Preached by Rev’d Emma Pennington at Midnight Mass at Horspath 2014
On this night 100 years ago in 1914, a remarkable series of events occurred along the Western Front. No one is sure how it started. One soldier, Albert Moren of the 2nd Queen’s Regiment near La Chapelle d’Armentieres later remembered that the ‘performance’ began after dark. ‘It was a beautiful moonlit night, frost on the ground, white almost everywhere; and…..there was a lot of commotion in the German trenches and then there were those lights – I don’t know what they were. And then they sang ‘Silent Night’ – ‘Stille Nacht’. I shall never forget it. It was one of the highlights of my life.’
The stories of the Christmas truce of 1914 have long been a glimmering light within the horrific darkness of the events of First World War. Soldiers on both sides of No Man’s Land realised that they were looking on the faces of themselves, disillusioned by a battle that was going nowhere. So on Christmas Eve they tentatively called out ‘You no shoot, we no shoot’ and crossed over into one another’s trenches to share cigarettes, pictures of their family and a game of football.
What was it that triggered this most remarkable of truces to occur: a desperate wish to continue the traditions of Christmas, even in the hell hole of the trenches; the triumph of the human spirit; a subversive act of rebellion; the song of the angels being heard in that black night?

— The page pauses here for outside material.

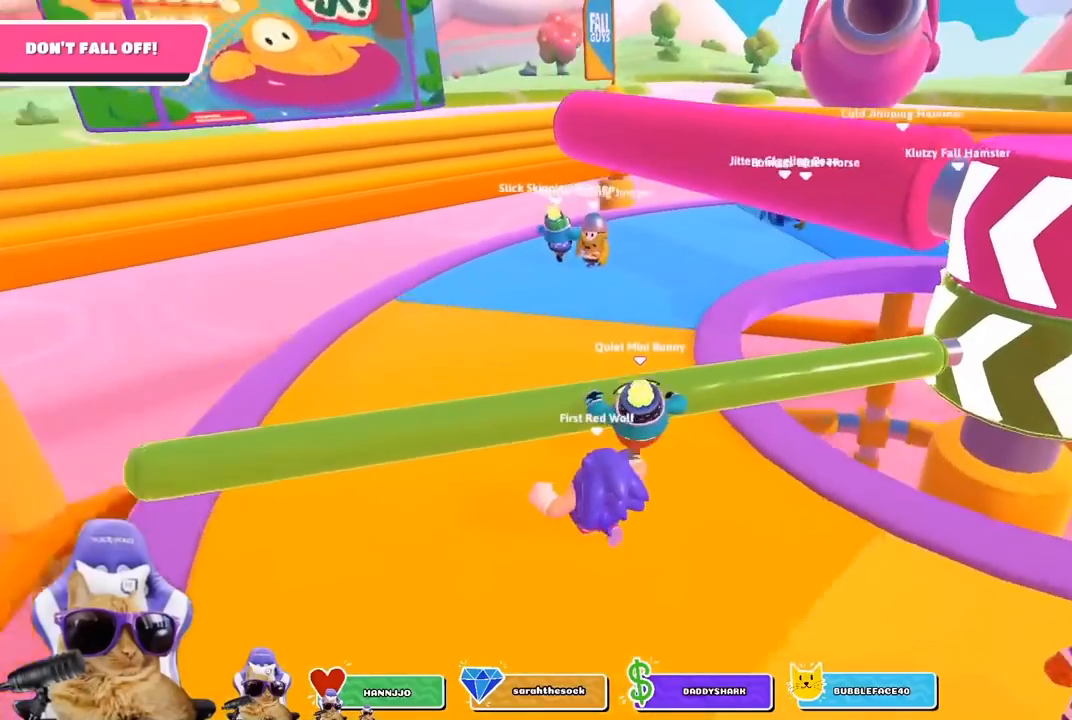
{"buttons": [], "left_stick": "up", "right_stick": "center", "events": []}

Sadly, this spontaneous peace lasted at most only a couple of days. The High Commands on both sides demanded a return to action and a clamp down on discipline, but also sporadic acts of violence among the soldiers themselves forced the lines to be drawn up once again and the fighting to continue. The truce was never going to have held: the French and Belgians could not concede the lost territory and the British had national obligations to its allies. The Germans could not give its seizures back without risking the collapse of their regime and the men were under military command. All were locked into a cycle of events and behaviour that it was impossible to be released from. The following year, Christmas 1915, no such slackness was allowed in discipline and the English Generals ensured that artillery bombardment continued throughout the night and following day.
On this Christmas night 100 years later as we remember the events of that night which echoed the song of the angels and reflected back however dimly the light of Christ shining in the darkness, let us once again seek to hear and receive the truth of the Word made Flesh; to look to the one who calls us out of darkness into his marvellous light and accept the gift he gives of peace on earth and goodwill to all men. Amen.